Canadian pride runs deep when the country is represented on the world stage. Whether it be Bianca Andreescu, who won the US Open in 2019, or Sidney Crosby’s golden goal, scored in the 2010 Olympics, Canadians are always there to support their athletes and celebrate their triumphs. The men’s national soccer team is no different.
With the 2022 World Cup looming, Canada looks to make history as they set their eyes on host city Qatar. A qualification would mark the team’s second World Cup appearance and its first since 1986. Canada, now one win away from a World Cup berth, has become one of the biggest underdogs in the world. Canada started January 2017, ranked 120 in the Men’s FIFA Ranking; they now rank 33. With the team undefeated in the final round of World Cup Qualifiers, fans are blown away as their team is on the brink of clinching a spot in Qatar.
Soccer is not a new sport to Canadian residents. During the World Cup, Euro Cup, and Copa America, fans place flags on their cars and in their homes to show support for their respective team. A World Cup appearance could start to create a new culture in Canada, one that slowly sees die-hard fans, who support other countries, turn their heads towards Canada. In other words, the men’s national soccer team has given fans something to be proud of.

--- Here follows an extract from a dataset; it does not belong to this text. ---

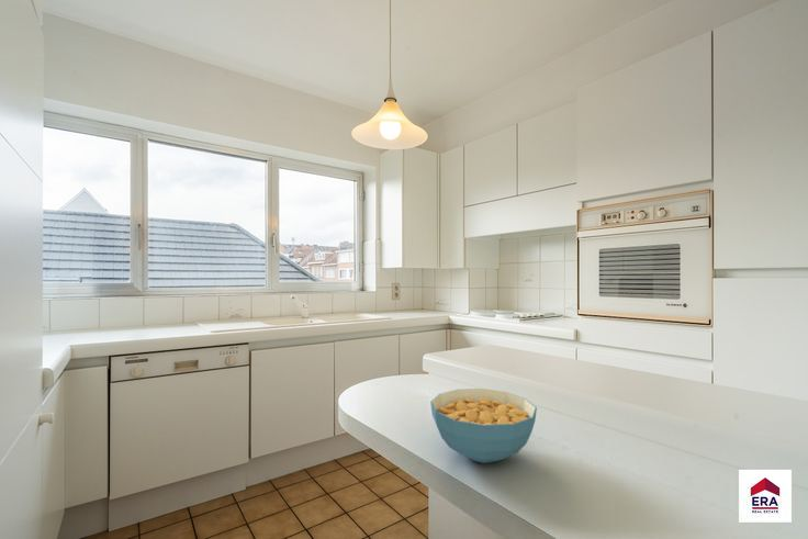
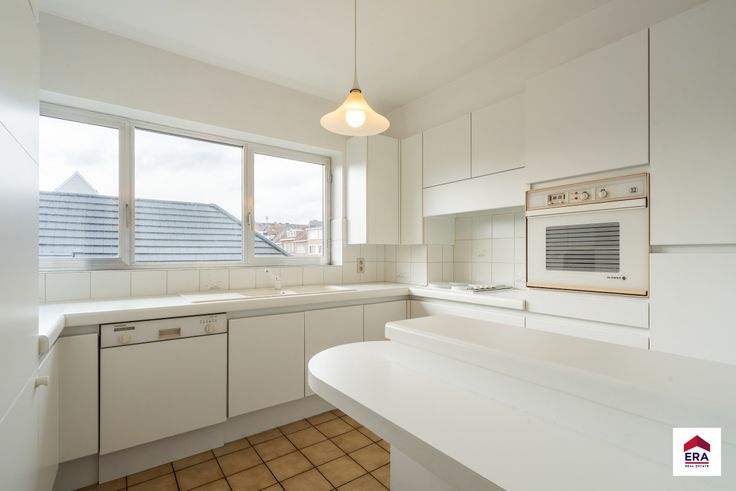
- cereal bowl [429,388,538,464]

The quick growth in the national team’s quality is no coincidence. A culture has been slowly developing over the past decade.
Martin Torres, who is receiving his coaching licence with Ontario Soccer, says, “TFC started in 2007 as the first big professional club to come to Canada. The support for that club has grown not only into one club, but three professional clubs, and into the Canadian Premier League.”
By the time Torres registers as a licenced coach, he will be one of nearly 12,000 licensed coaches around the country.
Canada Soccer created a strong foundation for fans to follow the game domestically and for young children to grow in the game. While Torres acknowledges some key reasons for the growth in soccer over the past decade, there is another and it is most recently known for a gold medal at the 2020 Tokyo Olympic Games. The women’s national team has been carrying Canadian soccer for the last decade. The women’s team won back-to-back bronze medals at London 2012 and Rio 2016, before winning a gold medal at Tokyo 2020. As Canada soccer slowly developed the Canadian Premier League and MLS representatives, the women’s team kept soccer alive.
According to Canada Soccer’s financial statement, Canada raised a revenue of $24.5 million. With the pandemic causing closures, Canada only made $14.5 million in 2020. Now, with many of those closures having lifted, the 2021 financial statement is expected to see a massive rise in revenue.
The men’s national team now sells out tickets in minutes. Fans are not only consumers of tickets, but they are also marketers. Fans play a large role in branding the team by hosting events and promoting everything related to Canadian soccer on-line. The Voyageurs is Canada’s official fan club. With over 10,000 members, the Voyageurs have become the primary representation for all Canadian soccer fans.
Michael Martins has been a proud member of the Voyageurs for over 10 years. In November 2021, he and hundreds of others flew from Toronto to Edmonton to watch Canada take on Mexico, in what is now remembered as a proud win for Canadian men’s soccer.
Martins says, “The club has grown incredibly fast over the past two years. We now have hundreds of Canadian flags that we leave spread out across our section. We also have leaders that show up hours before the game to host cheering events.”
Martins, who will be travelling on March 24 to Costa Rica to watch Canada potentially clinch a World Cup berth adds, “There’s been times where it’s been hard to watch, but I won’t stop supporting our boys.”
Although fans play a large role in promoting the game around the country, Canada Soccer has created a strong foundation for young players to showcase and develop their skills.
Many of the Canadian players developed their skills in Canada. Alphonso Davies, who is now a superstar in the world of soccer, started his career with the Vancouver Whitecaps prior to his move to Bayern Munich. With Canada Soccer continuing their development process, the sky is the limit with this international team.